In particular, he notes
that in 2015, all the kids wear their pants inside out. Again, that’s not technically accurate, but
it seems like a reflection of the idea that so many folks of a certain
generation where baggy pants that dip on their hips and reveal their
underwear. In other words, something
that would have seemed baffling and unthinkable in 1985, perhaps, seems to have
come to pass in terms of fashion in 2015. To put it another way, the actual detail is wrong, but the idea is spot-on.

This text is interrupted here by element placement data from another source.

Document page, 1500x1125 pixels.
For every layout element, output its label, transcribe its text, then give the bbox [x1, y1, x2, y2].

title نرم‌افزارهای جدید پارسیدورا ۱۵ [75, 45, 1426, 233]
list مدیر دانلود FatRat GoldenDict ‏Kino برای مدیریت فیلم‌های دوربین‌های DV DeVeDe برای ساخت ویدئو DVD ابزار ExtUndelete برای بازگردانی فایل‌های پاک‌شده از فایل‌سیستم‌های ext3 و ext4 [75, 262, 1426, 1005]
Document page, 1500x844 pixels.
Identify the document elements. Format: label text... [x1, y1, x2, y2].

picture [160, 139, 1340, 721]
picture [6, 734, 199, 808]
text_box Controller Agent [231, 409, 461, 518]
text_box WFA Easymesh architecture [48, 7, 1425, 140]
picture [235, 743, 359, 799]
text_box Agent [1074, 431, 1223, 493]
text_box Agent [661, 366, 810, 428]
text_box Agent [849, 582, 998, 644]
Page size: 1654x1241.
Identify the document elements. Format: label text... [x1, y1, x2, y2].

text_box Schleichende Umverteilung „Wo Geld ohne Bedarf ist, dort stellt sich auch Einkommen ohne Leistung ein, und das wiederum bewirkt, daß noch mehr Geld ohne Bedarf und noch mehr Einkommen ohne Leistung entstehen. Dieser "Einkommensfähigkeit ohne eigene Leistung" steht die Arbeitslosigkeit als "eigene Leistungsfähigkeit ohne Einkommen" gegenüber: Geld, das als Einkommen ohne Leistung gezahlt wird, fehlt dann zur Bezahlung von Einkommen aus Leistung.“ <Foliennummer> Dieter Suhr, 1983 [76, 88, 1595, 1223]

Certainly, Back to the Future Part II gets much right in terms of 1980s nostalgia; the enduring myth
of St. Ronald Reagan being a prime example in 2015. It doesn’t matter that President
Reagan raised taxes (several times), granted amnesty, or exploded the deficit,
the myth of his conservative perfection (as opposed to practical pragmatism)
persists.
The Café 80s segment of the film -- with Reagan, Nintendo, Michael
Jackson and Ayatollah Khomeini -- is one of the most amusing in the film, and
aptly notes that thirty years seems to be the perfect span in which to forget a
decade’s flaws, and remember only the good stuff.
That means, in 2045, we
should all be waxing nostalgic about this year. I’ll be 75 at that point…
Ultimately,
how wrong or how right Back to the Future Part II is about
2015 probably doesn’t matter. The film
can be judged a remarkable success for a number of reasons.
First, it brilliantly serves its purpose of
taking the trilogy from triumph to tragedy, just in time for the emotional rally in Back
to the Future Part III (1990).
Secondly, it establishes -- despite the mythic villainy
of Biff -- the fact that Marty is, in fact, his own worst enemy. And for me, that idea very much plays into the
franchise’s over-arching commentary on family.
How often have we seen those we love make the same mistakes? How often have we wished that they could
change? How often do they fail to change?
In some sense, Back to the Future Part II is about the difficult time between teenage years and adulthood when we become set-in-our-ways, no longer pliable. Instead of bending, we break. Instead of being willing to adjust and change, we fall back on old beliefs and behaviors instead. We might grow up, but we also grow rigid; we grow old.
Marty himself is on the
verge of that point here, about to make a mistake that he will pay for later in his life.
Back to the Future
Part III brings this idea into focus, and Marty gets one last chance to escape
an unpleasant destiny.
We start to see then, in this remarkable sequel, that 1985 is Marty's pivotal year, as 1955 was George and Lorraine's pivotal year.
In my review of the original Back to the Future, I wrote about the same events happening over and over again in Hill Valley, film to film, but to different generations. That same idea carries on in this sequel, with the torch of mid-life crisis and disaster passed on to our main protagonist.